Input for this task:
#####

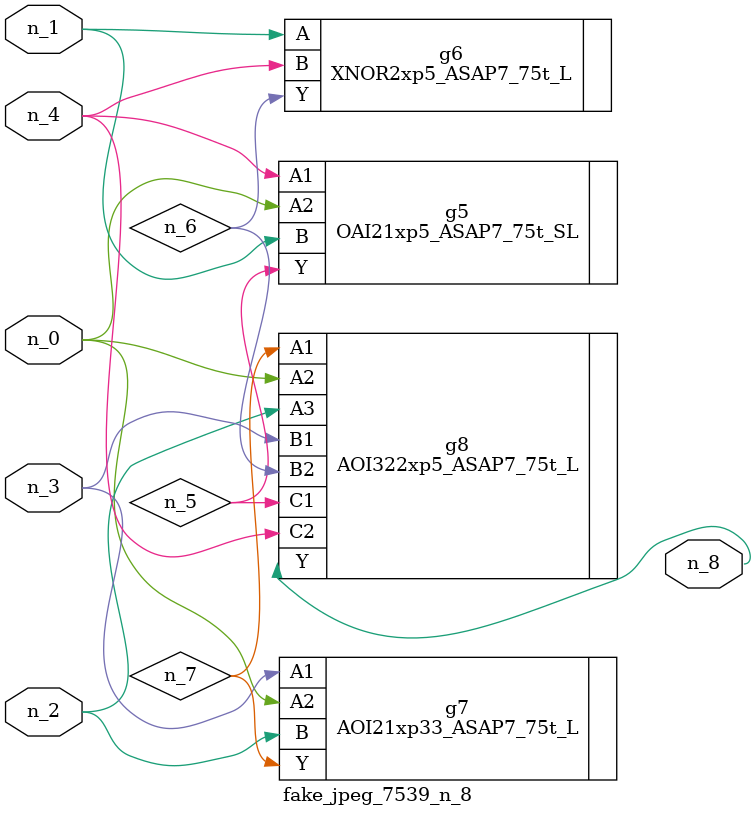
<source format=v>
module fake_jpeg_7539_n_8 (n_3, n_2, n_1, n_0, n_4, n_8);

input n_3;
input n_2;
input n_1;
input n_0;
input n_4;

output n_8;

wire n_6;
wire n_5;
wire n_7;

OAI21xp5_ASAP7_75t_SL g5 ( 
.A1(n_4),
.A2(n_0),
.B(n_1),
.Y(n_5)
);

XNOR2xp5_ASAP7_75t_L g6 ( 
.A(n_1),
.B(n_4),
.Y(n_6)
);

AOI21xp33_ASAP7_75t_L g7 ( 
.A1(n_3),
.A2(n_0),
.B(n_2),
.Y(n_7)
);

AOI322xp5_ASAP7_75t_L g8 ( 
.A1(n_7),
.A2(n_0),
.A3(n_2),
.B1(n_3),
.B2(n_6),
.C1(n_5),
.C2(n_4),
.Y(n_8)
);


endmodule
</source>
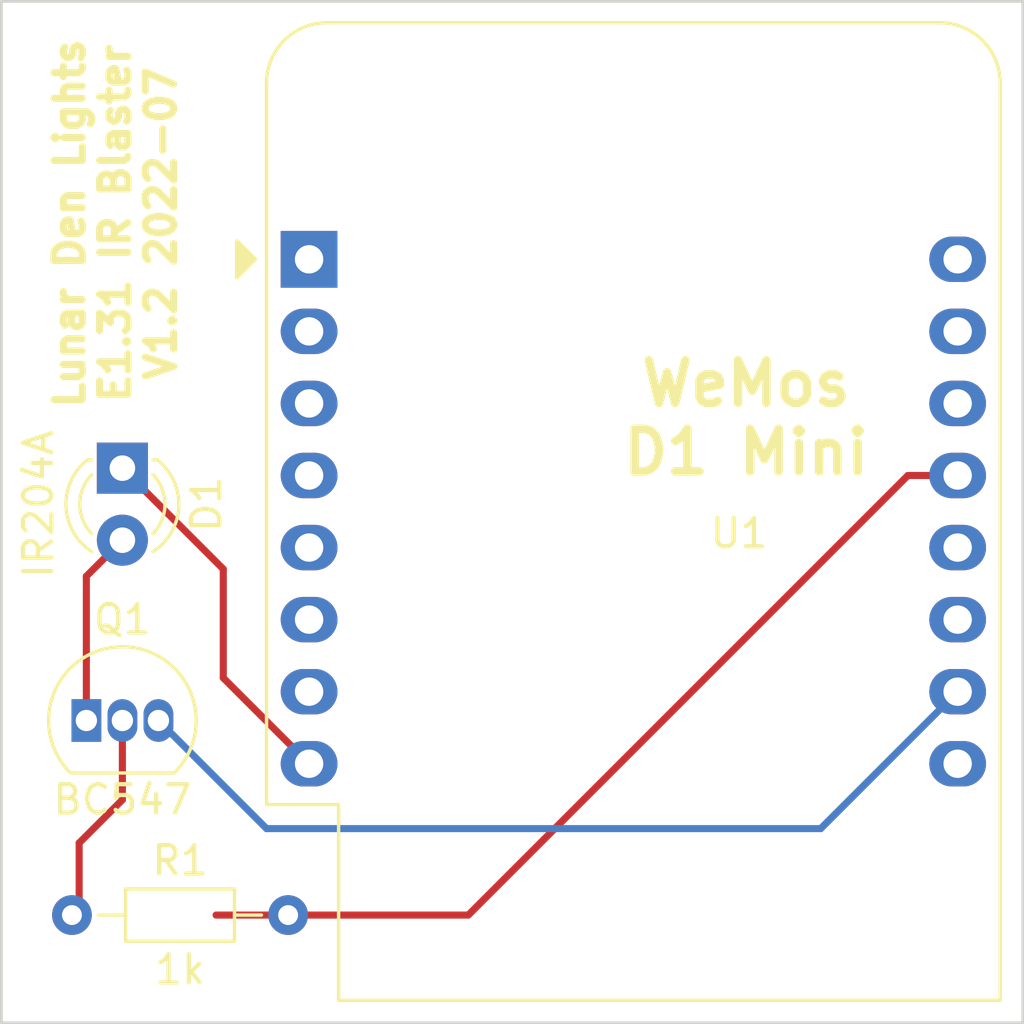
<source format=kicad_pcb>
(kicad_pcb (version 20211014) (generator pcbnew)

  (general
    (thickness 1.6)
  )

  (paper "A4")
  (layers
    (0 "F.Cu" signal)
    (31 "B.Cu" power)
    (32 "B.Adhes" user "B.Adhesive")
    (33 "F.Adhes" user "F.Adhesive")
    (34 "B.Paste" user)
    (35 "F.Paste" user)
    (36 "B.SilkS" user "B.Silkscreen")
    (37 "F.SilkS" user "F.Silkscreen")
    (38 "B.Mask" user)
    (39 "F.Mask" user)
    (40 "Dwgs.User" user "User.Drawings")
    (41 "Cmts.User" user "User.Comments")
    (42 "Eco1.User" user "User.Eco1")
    (43 "Eco2.User" user "User.Eco2")
    (44 "Edge.Cuts" user)
    (45 "Margin" user)
    (46 "B.CrtYd" user "B.Courtyard")
    (47 "F.CrtYd" user "F.Courtyard")
    (48 "B.Fab" user)
    (49 "F.Fab" user)
    (50 "User.1" user)
    (51 "User.2" user)
    (52 "User.3" user)
    (53 "User.4" user)
    (54 "User.5" user)
    (55 "User.6" user)
    (56 "User.7" user)
    (57 "User.8" user)
    (58 "User.9" user)
  )

  (setup
    (stackup
      (layer "F.SilkS" (type "Top Silk Screen"))
      (layer "F.Paste" (type "Top Solder Paste"))
      (layer "F.Mask" (type "Top Solder Mask") (thickness 0.01))
      (layer "F.Cu" (type "copper") (thickness 0.035))
      (layer "dielectric 1" (type "core") (thickness 1.51) (material "FR4") (epsilon_r 4.5) (loss_tangent 0.02))
      (layer "B.Cu" (type "copper") (thickness 0.035))
      (layer "B.Mask" (type "Bottom Solder Mask") (thickness 0.01))
      (layer "B.Paste" (type "Bottom Solder Paste"))
      (layer "B.SilkS" (type "Bottom Silk Screen"))
      (copper_finish "None")
      (dielectric_constraints no)
    )
    (pad_to_mask_clearance 0)
    (pcbplotparams
      (layerselection 0x00010fc_ffffffff)
      (disableapertmacros false)
      (usegerberextensions false)
      (usegerberattributes true)
      (usegerberadvancedattributes true)
      (creategerberjobfile false)
      (svguseinch false)
      (svgprecision 6)
      (excludeedgelayer true)
      (plotframeref false)
      (viasonmask false)
      (mode 1)
      (useauxorigin false)
      (hpglpennumber 1)
      (hpglpenspeed 20)
      (hpglpendiameter 15.000000)
      (dxfpolygonmode true)
      (dxfimperialunits true)
      (dxfusepcbnewfont true)
      (psnegative false)
      (psa4output false)
      (plotreference true)
      (plotvalue true)
      (plotinvisibletext false)
      (sketchpadsonfab false)
      (subtractmaskfromsilk true)
      (outputformat 1)
      (mirror false)
      (drillshape 0)
      (scaleselection 1)
      (outputdirectory "./gerbers/")
    )
  )

  (net 0 "")
  (net 1 "Net-(R1-Pad2)")
  (net 2 "unconnected-(U1-Pad1)")
  (net 3 "unconnected-(U1-Pad2)")
  (net 4 "unconnected-(U1-Pad3)")
  (net 5 "unconnected-(U1-Pad4)")
  (net 6 "unconnected-(U1-Pad5)")
  (net 7 "unconnected-(U1-Pad6)")
  (net 8 "unconnected-(U1-Pad7)")
  (net 9 "unconnected-(U1-Pad12)")
  (net 10 "Net-(D1-Pad2)")
  (net 11 "unconnected-(U1-Pad14)")
  (net 12 "unconnected-(U1-Pad15)")
  (net 13 "unconnected-(U1-Pad16)")
  (net 14 "unconnected-(U1-Pad11)")
  (net 15 "Net-(Q1-Pad3)")
  (net 16 "Net-(D1-Pad1)")
  (net 17 "Net-(Q1-Pad2)")
  (net 18 "unconnected-(U1-Pad9)")

  (footprint "LED_THT:LED_D3.0mm_IRBlack" (layer "F.Cu") (at 16.764 28.951 -90))

  (footprint "Package_TO_SOT_THT:TO-92_Inline" (layer "F.Cu") (at 15.494 37.846))

  (footprint "Module:WEMOS_D1_mini_light" (layer "F.Cu") (at 23.345 21.59))

  (footprint "MountingHole:MountingHole_3.2mm_M3" (layer "F.Cu") (at 30 30))

  (footprint "Resistor_THT:R_Axial_DIN0204_L3.6mm_D1.6mm_P7.62mm_Horizontal" (layer "F.Cu") (at 14.986 44.704))

  (gr_rect (start 12.5 12.5) (end 48.5 48.5) (layer "Edge.Cuts") (width 0.1) (fill none) (tstamp d6a5bf0e-82ca-4964-8933-acea2b7b318d))
  (gr_text "WeMos\nD1 Mini" (at 38.75 27.178) (layer "F.SilkS") (tstamp 38826a5f-2a18-4a0f-a0ad-83c05a6f55cc)
    (effects (font (size 1.5 1.5) (thickness 0.3)))
  )
  (gr_text "Lunar Den Lights\nE1.31 IR Blaster\nV1.2 2022-07" (at 16.51 20.32 90) (layer "F.SilkS") (tstamp 7e238b71-88b0-4276-9efa-73cfab58f15d)
    (effects (font (size 1 1) (thickness 0.25)))
  )

  (segment (start 20.066 44.704) (end 28.956 44.704) (width 0.25) (layer "F.Cu") (net 1) (tstamp 58d80932-f054-4a1c-b003-a2761c4028b0))
  (segment (start 28.956 44.704) (end 44.45 29.21) (width 0.25) (layer "F.Cu") (net 1) (tstamp c3c327af-6a6b-4640-bbc3-7170e5be086a))
  (segment (start 44.45 29.21) (end 46.205 29.21) (width 0.25) (layer "F.Cu") (net 1) (tstamp ccccfe02-a1fc-4e29-b1d1-c65b39c5e67a))
  (segment (start 15.494 37.846) (end 15.494 32.761) (width 0.25) (layer "F.Cu") (net 10) (tstamp 5764dd99-28e5-4a0a-baf2-3aaaf2e042df))
  (segment (start 15.494 32.761) (end 16.764 31.491) (width 0.25) (layer "F.Cu") (net 10) (tstamp f10464ba-31dc-4449-a0ad-57f8dfb6945f))
  (segment (start 21.844 41.656) (end 18.034 37.846) (width 0.25) (layer "B.Cu") (net 15) (tstamp 9d1a80cd-e321-4445-82b1-18e049b743e5))
  (segment (start 41.379 41.656) (end 21.844 41.656) (width 0.25) (layer "B.Cu") (net 15) (tstamp a16b9f54-085f-48fe-af2b-56961b58b47b))
  (segment (start 46.205 36.83) (end 41.379 41.656) (width 0.25) (layer "B.Cu") (net 15) (tstamp bdfac766-1835-44eb-8729-6615e50f892d))
  (segment (start 20.32 36.345) (end 20.32 32.507) (width 0.25) (layer "F.Cu") (net 16) (tstamp 1b60d1d0-b43f-4d1d-a2f0-675e8f528a84))
  (segment (start 20.32 32.507) (end 16.764 28.951) (width 0.25) (layer "F.Cu") (net 16) (tstamp 915a7d32-78a7-4038-9c07-0d07fe956560))
  (segment (start 23.345 39.37) (end 20.32 36.345) (width 0.25) (layer "F.Cu") (net 16) (tstamp cba1e1a5-8a40-4f84-b94b-68447189b9bc))
  (segment (start 15.24 42.164) (end 16.764 40.64) (width 0.25) (layer "F.Cu") (net 17) (tstamp 3abe52f6-cddc-4bfe-be11-5a2953bc0067))
  (segment (start 16.764 40.64) (end 16.764 37.846) (width 0.25) (layer "F.Cu") (net 17) (tstamp 443940e3-de9e-4c08-8fdb-5abd5be6d361))
  (segment (start 14.986 44.704) (end 15.24 44.45) (width 0.25) (layer "F.Cu") (net 17) (tstamp 648aeef6-2efa-4633-af63-63e247f60eec))
  (segment (start 15.24 44.45) (end 15.24 42.164) (width 0.25) (layer "F.Cu") (net 17) (tstamp 72ad0d52-3d97-488c-9aa9-e14937c933f5))

  (zone (net 0) (net_name "") (layers F&B.Cu) (tstamp d33642a4-d2d0-4542-a1de-8b029699dd0d) (name "WIFI ANT") (hatch full 0.508)
    (connect_pads (clearance 0))
    (min_thickness 0.254)
    (keepout (tracks not_allowed) (vias not_allowed) (pads not_allowed ) (copperpour not_allowed) (footprints allowed))
    (fill (thermal_gap 0.508) (thermal_bridge_width 0.508))
    (polygon
      (pts
        (xy 48.5 20.25)
        (xy 20.75 20.25)
        (xy 20.75 12.5)
        (xy 48.5 12.5)
      )
    )
  )
)

</source>
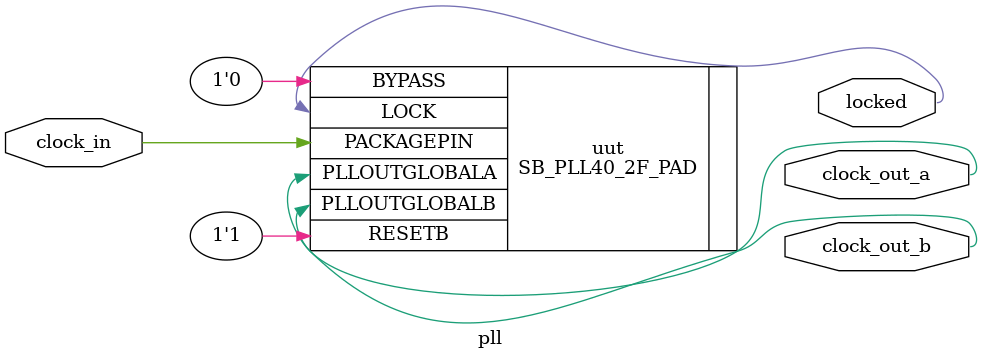
<source format=v>
/**
 * PLL configuration
 *
 * This Verilog module was generated automatically
 * using the icepll tool from the IceStorm project.
 * Use at your own risk.
 *
 * Given input frequency:       100.000 MHz
 * Requested output frequency:   30.000 MHz
 * Achieved output frequency:    30.000 MHz
 */

module pll(
	input  clock_in,
	output clock_out_a,
	output clock_out_b,
	output locked
	);

SB_PLL40_2F_PAD #(
		.FEEDBACK_PATH("SIMPLE"),
		.DIVR(4'b0100),		// DIVR =  4
		.DIVF(7'b0101111),	// DIVF = 47
		.DIVQ(3'b101),		// DIVQ =  5
		.FILTER_RANGE(3'b010),	// FILTER_RANGE = 2
		.PLLOUT_SELECT_PORTB("GENCLK_HALF")
	) uut (
		.LOCK(locked),
		.RESETB(1'b1),
		.BYPASS(1'b0),
		.PACKAGEPIN(clock_in),
		.PLLOUTGLOBALA(clock_out_a),
		.PLLOUTGLOBALB(clock_out_b)
		);

endmodule

</source>
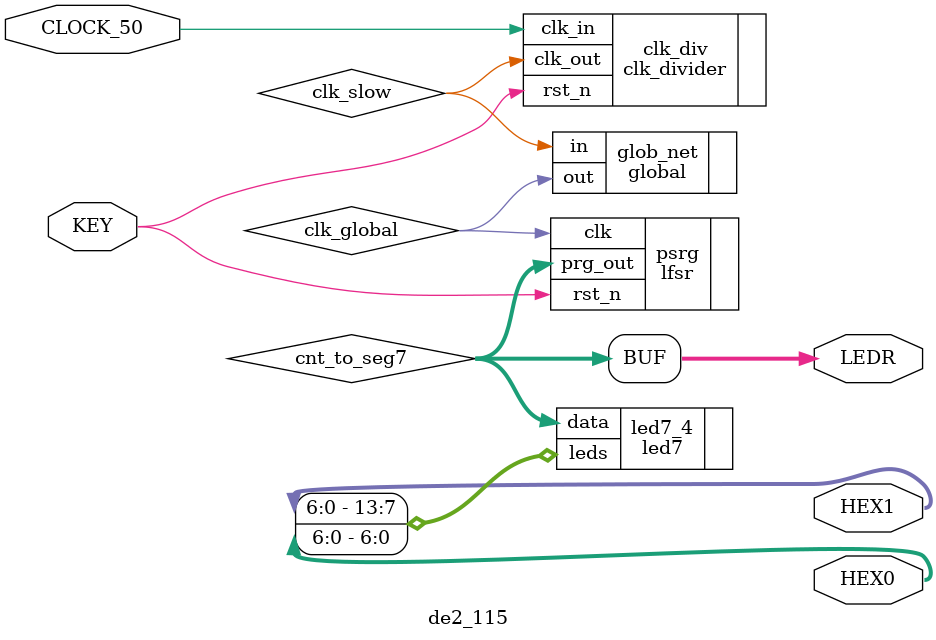
<source format=v>
module de2_115
(
  input        CLOCK_50,
  input [0:0]  KEY,
  
  output [7:0] LEDR,
 
  output [6:0] HEX1,
  output [6:0] HEX0
);

   localparam CNT_W = 8;
   
   wire               clk_slow;
   wire               clk_global;
   wire [CNT_W - 1:0] cnt_to_seg7;
   
   assign LEDR = cnt_to_seg7;
   
 //Set WIDTH=18 for demostration this example
   clk_divider #(.WIDTH(25)) clk_div
   ( 
     .clk_in  ( CLOCK_50 ),
     .rst_n   ( KEY[0]   ),
     .clk_out ( clk_slow )
   );
   
   global glob_net
   (
     .in ( clk_slow   ),
     .out( clk_global )
   );

   
   lfsr psrg
   (
      .clk     ( clk_global ),
      .rst_n   ( KEY[0]       ),
      .prg_out ( cnt_to_seg7  )
   );
   
 
   led7 #(.COUNT(2)) led7_4
   (
    .data(cnt_to_seg7),
    .leds({HEX1,HEX0})
   );
  
                          
endmodule

</source>
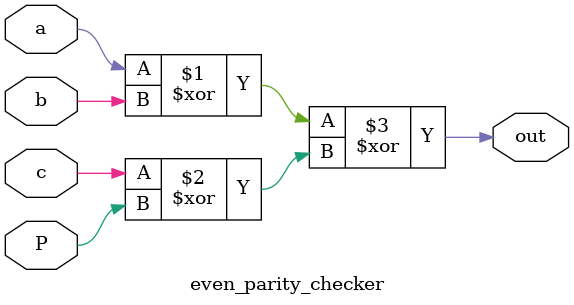
<source format=v>
`timescale 1ns / 1ps
module even_parity_checker( input a,b,c,P, output out);
  assign out=((a^b)^(c^P));
endmodule

</source>
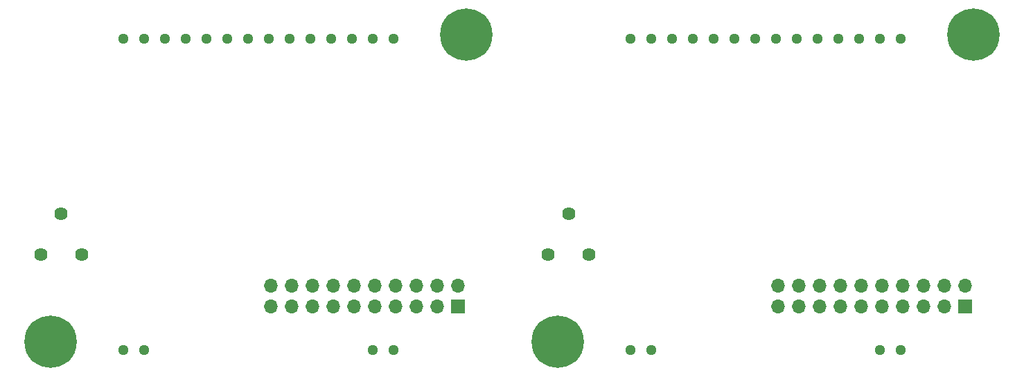
<source format=gbl>
G04 #@! TF.GenerationSoftware,KiCad,Pcbnew,7.0.2-0*
G04 #@! TF.CreationDate,2023-05-23T19:49:29+02:00*
G04 #@! TF.ProjectId,dogs102,646f6773-3130-4322-9e6b-696361645f70,rev?*
G04 #@! TF.SameCoordinates,Original*
G04 #@! TF.FileFunction,Copper,L2,Bot*
G04 #@! TF.FilePolarity,Positive*
%FSLAX46Y46*%
G04 Gerber Fmt 4.6, Leading zero omitted, Abs format (unit mm)*
G04 Created by KiCad (PCBNEW 7.0.2-0) date 2023-05-23 19:49:29*
%MOMM*%
%LPD*%
G01*
G04 APERTURE LIST*
G04 #@! TA.AperFunction,ComponentPad*
%ADD10C,0.800000*%
G04 #@! TD*
G04 #@! TA.AperFunction,ComponentPad*
%ADD11C,6.400000*%
G04 #@! TD*
G04 #@! TA.AperFunction,ComponentPad*
%ADD12C,1.280000*%
G04 #@! TD*
G04 #@! TA.AperFunction,ComponentPad*
%ADD13C,1.620000*%
G04 #@! TD*
G04 #@! TA.AperFunction,ComponentPad*
%ADD14R,1.700000X1.700000*%
G04 #@! TD*
G04 #@! TA.AperFunction,ComponentPad*
%ADD15O,1.700000X1.700000*%
G04 #@! TD*
G04 APERTURE END LIST*
D10*
X119266000Y-123444000D03*
X119968944Y-121746944D03*
X119968944Y-125141056D03*
X121666000Y-121044000D03*
D11*
X121666000Y-123444000D03*
D10*
X121666000Y-125844000D03*
X123363056Y-121746944D03*
X123363056Y-125141056D03*
X124066000Y-123444000D03*
X170066000Y-85852000D03*
X170768944Y-84154944D03*
X170768944Y-87549056D03*
X172466000Y-83452000D03*
D11*
X172466000Y-85852000D03*
D10*
X172466000Y-88252000D03*
X174163056Y-84154944D03*
X174163056Y-87549056D03*
X174866000Y-85852000D03*
D12*
X130556000Y-124460000D03*
X133096000Y-124460000D03*
X161036000Y-124460000D03*
X163576000Y-124460000D03*
X163576000Y-86360000D03*
X161036000Y-86360000D03*
X158496000Y-86360000D03*
X155956000Y-86360000D03*
X153416000Y-86360000D03*
X150876000Y-86360000D03*
X148336000Y-86360000D03*
X145796000Y-86360000D03*
X143256000Y-86360000D03*
X140716000Y-86360000D03*
X138176000Y-86360000D03*
X135636000Y-86360000D03*
X133096000Y-86360000D03*
X130556000Y-86360000D03*
D13*
X125460000Y-112800000D03*
X122960000Y-107800000D03*
X120460000Y-112800000D03*
X187460000Y-112800000D03*
X184960000Y-107800000D03*
X182460000Y-112800000D03*
D10*
X232066000Y-85852000D03*
X232768944Y-84154944D03*
X232768944Y-87549056D03*
X234466000Y-83452000D03*
D11*
X234466000Y-85852000D03*
D10*
X234466000Y-88252000D03*
X236163056Y-84154944D03*
X236163056Y-87549056D03*
X236866000Y-85852000D03*
D12*
X192556000Y-124460000D03*
X195096000Y-124460000D03*
X223036000Y-124460000D03*
X225576000Y-124460000D03*
X225576000Y-86360000D03*
X223036000Y-86360000D03*
X220496000Y-86360000D03*
X217956000Y-86360000D03*
X215416000Y-86360000D03*
X212876000Y-86360000D03*
X210336000Y-86360000D03*
X207796000Y-86360000D03*
X205256000Y-86360000D03*
X202716000Y-86360000D03*
X200176000Y-86360000D03*
X197636000Y-86360000D03*
X195096000Y-86360000D03*
X192556000Y-86360000D03*
D10*
X181266000Y-123444000D03*
X181968944Y-121746944D03*
X181968944Y-125141056D03*
X183666000Y-121044000D03*
D11*
X183666000Y-123444000D03*
D10*
X183666000Y-125844000D03*
X185363056Y-121746944D03*
X185363056Y-125141056D03*
X186066000Y-123444000D03*
D14*
X171450000Y-119126000D03*
D15*
X171450000Y-116586000D03*
X168910000Y-119126000D03*
X168910000Y-116586000D03*
X166370000Y-119126000D03*
X166370000Y-116586000D03*
X163830000Y-119126000D03*
X163830000Y-116586000D03*
X161290000Y-119126000D03*
X161290000Y-116586000D03*
X158750000Y-119126000D03*
X158750000Y-116586000D03*
X156210000Y-119126000D03*
X156210000Y-116586000D03*
X153670000Y-119126000D03*
X153670000Y-116586000D03*
X151130000Y-119126000D03*
X151130000Y-116586000D03*
X148590000Y-119126000D03*
X148590000Y-116586000D03*
D14*
X233450000Y-119126000D03*
D15*
X233450000Y-116586000D03*
X230910000Y-119126000D03*
X230910000Y-116586000D03*
X228370000Y-119126000D03*
X228370000Y-116586000D03*
X225830000Y-119126000D03*
X225830000Y-116586000D03*
X223290000Y-119126000D03*
X223290000Y-116586000D03*
X220750000Y-119126000D03*
X220750000Y-116586000D03*
X218210000Y-119126000D03*
X218210000Y-116586000D03*
X215670000Y-119126000D03*
X215670000Y-116586000D03*
X213130000Y-119126000D03*
X213130000Y-116586000D03*
X210590000Y-119126000D03*
X210590000Y-116586000D03*
M02*

</source>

#####

Task to complete: Could you copy every line from the records that has "false" in it?

Exercise response:
      (disableapertmacros false)
      (usegerberextensions false)
      (creategerberjobfile false)
      (svguseinch false)
      (plotframeref false)
      (viasonmask false)
      (useauxorigin false)
      (psnegative false)
      (psa4output false)
      (plotinvisibletext false)
      (sketchpadsonfab false)
      (mirror false)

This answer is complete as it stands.